Paul Alex Deschmacker, Lily in a white vase (circa 1940)
- Dimensions :
- H97 x W665 x D6
- Color :
- blue
- Material :
- canvas
- Style :
- classic
PAUL ALEX DESCHMACKER (Roubaix 1889 - Paris 1973) Lilies in a White Vase. Circa 1940. Oil on canvas. 81 X 50 cm (canvas) 97 X 65.5 cm (frame) Signed lower left: PAUL ALEX DESCHMACKER Studio stamp on the back of the canvas: P.A. DESCHMACKER / ATELIER Title on a label on the back of the frame: Flowers in a White Vase. Nudes, landscapes, flowers – Paul Alex Deschmacker was a versatile painter. The son of a textile merchant from Roubaix, he studied at the École des Beaux-Arts in Lille, where he won numerous medals and prizes. He then continued his studies for four years at the École des Beaux-Arts in Paris, under Fernand Cormon, whose studio was a veritable breeding ground for talent, including Vincent van Gogh, Henri Matisse, and Toulouse-Lautrec.
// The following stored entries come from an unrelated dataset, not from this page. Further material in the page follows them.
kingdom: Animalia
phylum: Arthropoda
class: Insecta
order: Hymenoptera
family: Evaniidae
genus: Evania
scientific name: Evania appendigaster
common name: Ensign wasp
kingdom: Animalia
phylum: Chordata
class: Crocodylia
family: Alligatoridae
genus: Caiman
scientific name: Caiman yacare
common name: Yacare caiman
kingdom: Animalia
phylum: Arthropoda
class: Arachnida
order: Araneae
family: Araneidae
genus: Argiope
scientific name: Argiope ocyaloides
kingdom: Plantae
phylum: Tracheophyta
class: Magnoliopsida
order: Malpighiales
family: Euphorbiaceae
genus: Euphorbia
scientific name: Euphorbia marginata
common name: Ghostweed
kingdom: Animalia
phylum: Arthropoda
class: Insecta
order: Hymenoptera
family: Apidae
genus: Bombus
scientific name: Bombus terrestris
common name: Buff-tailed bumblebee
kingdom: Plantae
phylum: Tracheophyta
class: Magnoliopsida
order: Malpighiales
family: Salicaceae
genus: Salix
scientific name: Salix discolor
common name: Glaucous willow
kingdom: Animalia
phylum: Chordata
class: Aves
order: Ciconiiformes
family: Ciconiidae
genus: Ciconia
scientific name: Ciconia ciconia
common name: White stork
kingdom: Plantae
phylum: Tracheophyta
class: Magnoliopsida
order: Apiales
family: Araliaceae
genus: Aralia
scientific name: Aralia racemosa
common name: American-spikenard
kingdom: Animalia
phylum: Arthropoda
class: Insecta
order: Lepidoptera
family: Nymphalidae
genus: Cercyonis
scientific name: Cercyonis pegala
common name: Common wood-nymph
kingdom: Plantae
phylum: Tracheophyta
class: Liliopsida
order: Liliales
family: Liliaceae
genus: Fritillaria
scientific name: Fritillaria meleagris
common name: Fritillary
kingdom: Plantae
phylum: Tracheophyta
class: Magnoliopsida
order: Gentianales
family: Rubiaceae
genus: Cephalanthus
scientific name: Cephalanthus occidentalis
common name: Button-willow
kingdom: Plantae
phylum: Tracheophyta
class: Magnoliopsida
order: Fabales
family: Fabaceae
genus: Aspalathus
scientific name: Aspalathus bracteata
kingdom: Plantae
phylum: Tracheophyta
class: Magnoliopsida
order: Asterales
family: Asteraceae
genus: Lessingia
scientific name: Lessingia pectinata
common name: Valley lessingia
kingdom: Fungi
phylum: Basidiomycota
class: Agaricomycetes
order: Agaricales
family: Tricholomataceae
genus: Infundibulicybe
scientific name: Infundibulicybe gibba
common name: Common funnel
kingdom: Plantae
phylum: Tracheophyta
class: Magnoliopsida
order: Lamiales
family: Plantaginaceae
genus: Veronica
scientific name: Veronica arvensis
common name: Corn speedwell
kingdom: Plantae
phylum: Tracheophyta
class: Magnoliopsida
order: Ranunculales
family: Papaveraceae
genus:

After leaving Cormon and striking out on his own in the 1910s and 1920s, Deschmacker quickly gained recognition as a major artist. He taught for a time at the École d'Art Industriel in Roubaix, but in the mid-1920s, he returned to Paris, where he acquired a large studio on the hill leading up to Montmartre, the very place where this still life of lilies in a vase was undoubtedly created. This work displays impeccable technique and academic skill, while also exhibiting strong modernist and abstract tendencies through the use of frontal perspective. For Deschmacker, this was not a mere artifice, nor a means of concealing any technical deficiency, nor a desire to be modern for its own sake. On the contrary, this allowed him to reveal the colors, patterns, and geometric connections of what lay before him in a way that can only be achieved by manipulating reality. In 1986, thirteen years after his death in 1973, a retrospective was dedicated to him at La Piscine in Roubaix, the city of his birth.